## What is being asked
After locating the line that contains "Document page, 1500x844 pixels." in the data below, set down exactly that line and each one after it through the line that contains "text_box [912, 733, 1095, 740]", and nothing more.

Dataset entries:
══════════
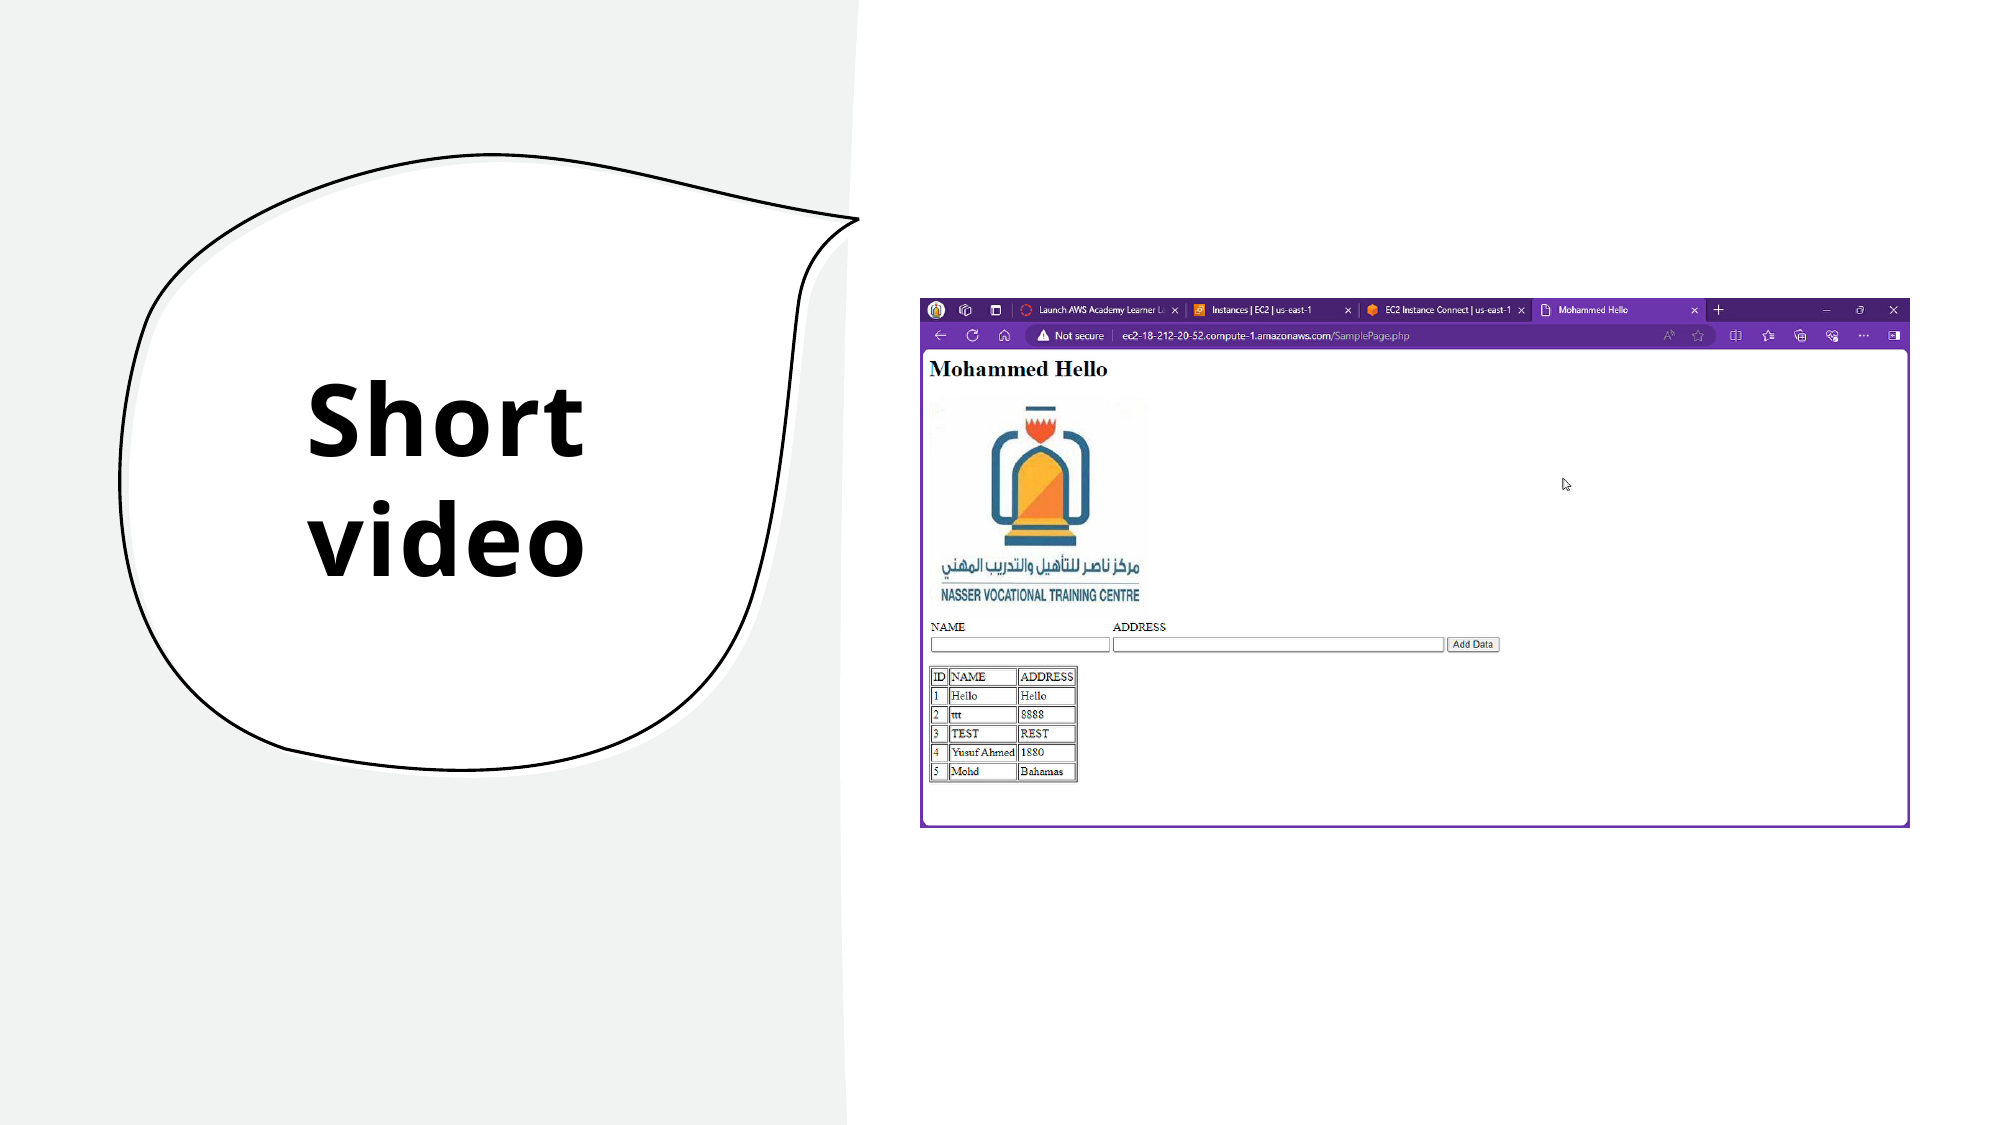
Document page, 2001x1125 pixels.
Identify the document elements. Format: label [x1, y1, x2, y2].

text_box [398, 218, 912, 775]
list [919, 297, 1911, 828]
text_box [0, 0, 857, 1125]
text_box [839, 0, 2000, 1125]
text_box [119, 154, 859, 771]
text_box [221, 717, 535, 778]
text_box [602, 165, 850, 217]
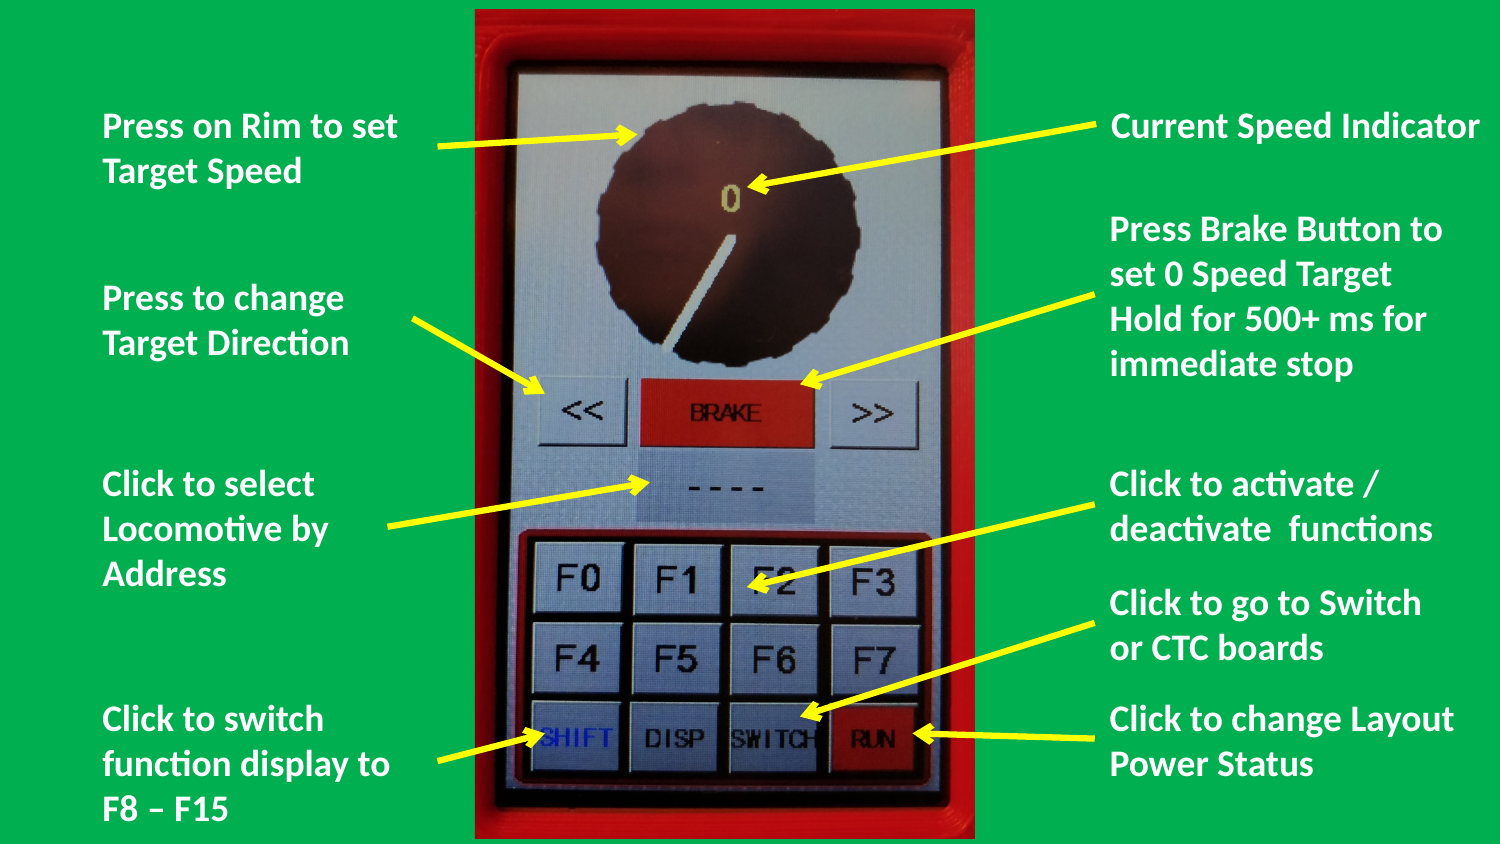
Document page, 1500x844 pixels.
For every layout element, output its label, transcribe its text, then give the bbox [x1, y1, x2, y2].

text_box Click to change Layout Power Status [1094, 686, 1475, 791]
text_box Press on Rim to set Target Speed [87, 94, 438, 199]
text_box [912, 733, 1095, 740]
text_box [387, 481, 651, 528]
picture [474, 9, 976, 839]
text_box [799, 623, 1095, 717]
text_box Click to switch function display to F8 – F15 [87, 686, 438, 836]
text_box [746, 124, 1095, 188]
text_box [437, 134, 638, 148]
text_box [799, 295, 1095, 385]
text_box Click to go to Switch or CTC boards [1094, 570, 1463, 676]
text_box Current Speed Indicator [1096, 94, 1496, 154]
text_box Press Brake Button to set 0 Speed Target Hold for 500+ ms for immediate stop [1094, 196, 1475, 392]
text_box Click to select Locomotive by Address [87, 451, 388, 602]
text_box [437, 733, 545, 763]
text_box Click to activate / deactivate functions [1094, 451, 1475, 557]
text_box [412, 318, 546, 394]
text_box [746, 504, 1095, 588]
text_box Press to change Target Direction [87, 265, 413, 371]
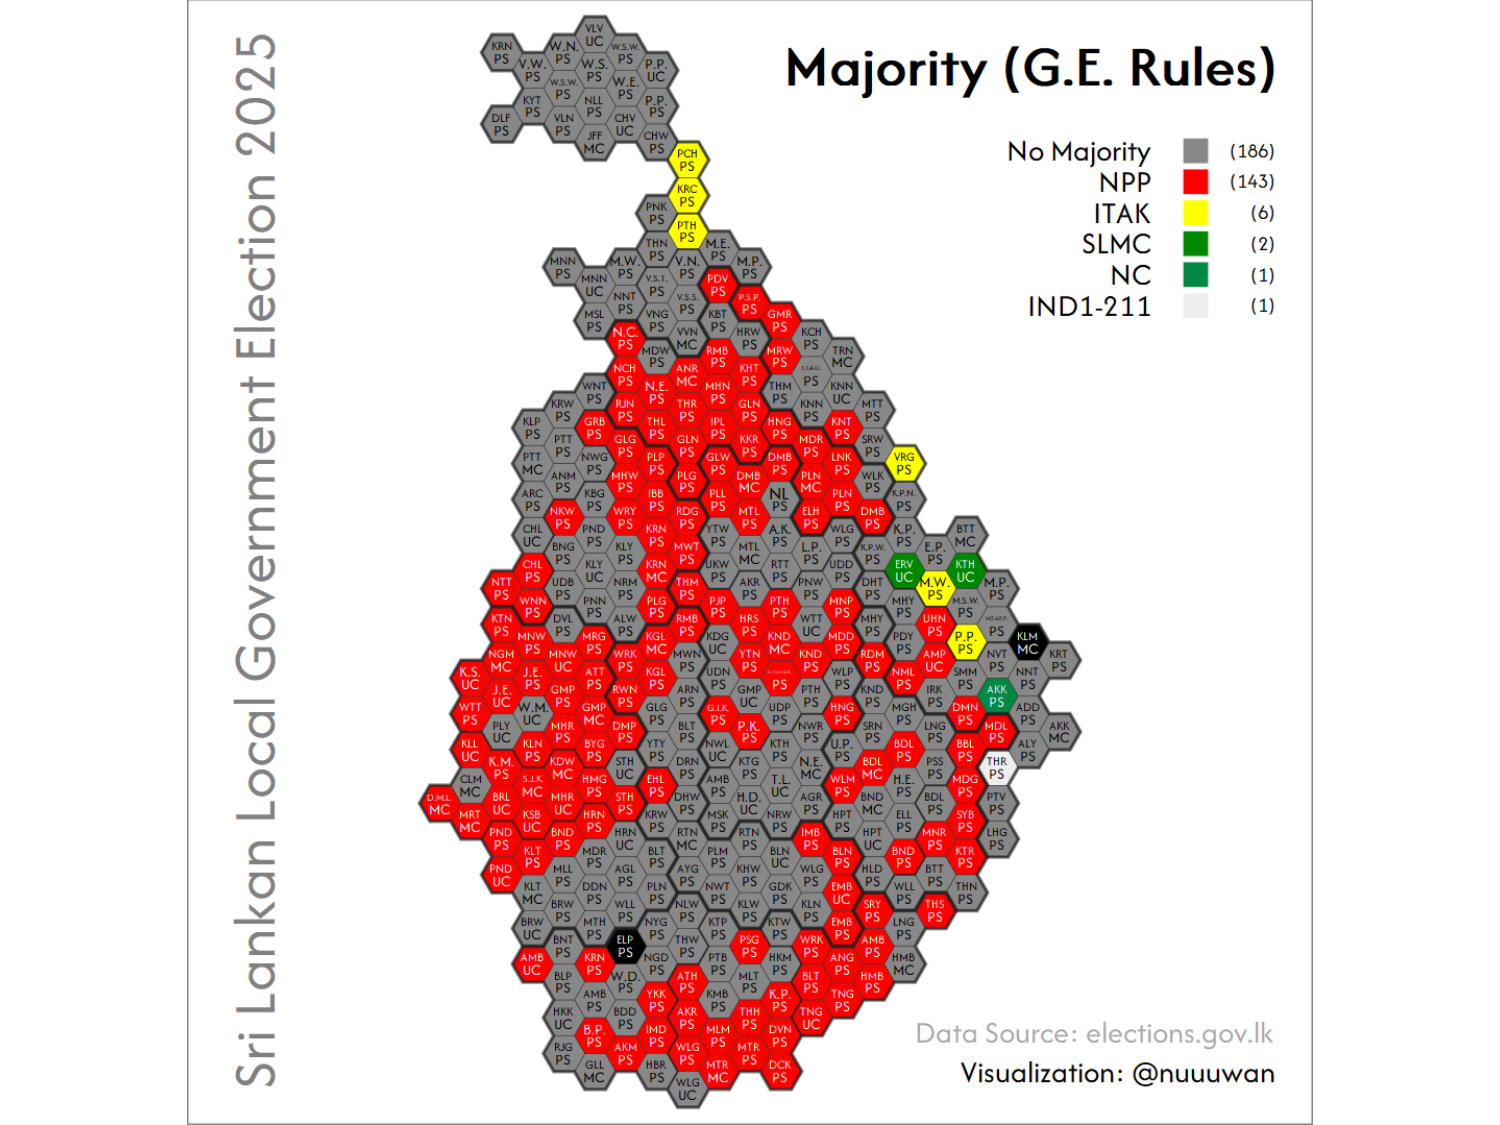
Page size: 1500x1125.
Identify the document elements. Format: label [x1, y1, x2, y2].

picture [187, 0, 1313, 1125]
══════════
## Answer box
Document page, 1500x844 pixels.
For every layout element, output its label, transcribe its text, then give the bbox [x1, y1, x2, y2].

text_box Click to change Layout Power Status [1094, 686, 1475, 791]
text_box Press on Rim to set Target Speed [87, 94, 438, 199]
text_box [912, 733, 1095, 740]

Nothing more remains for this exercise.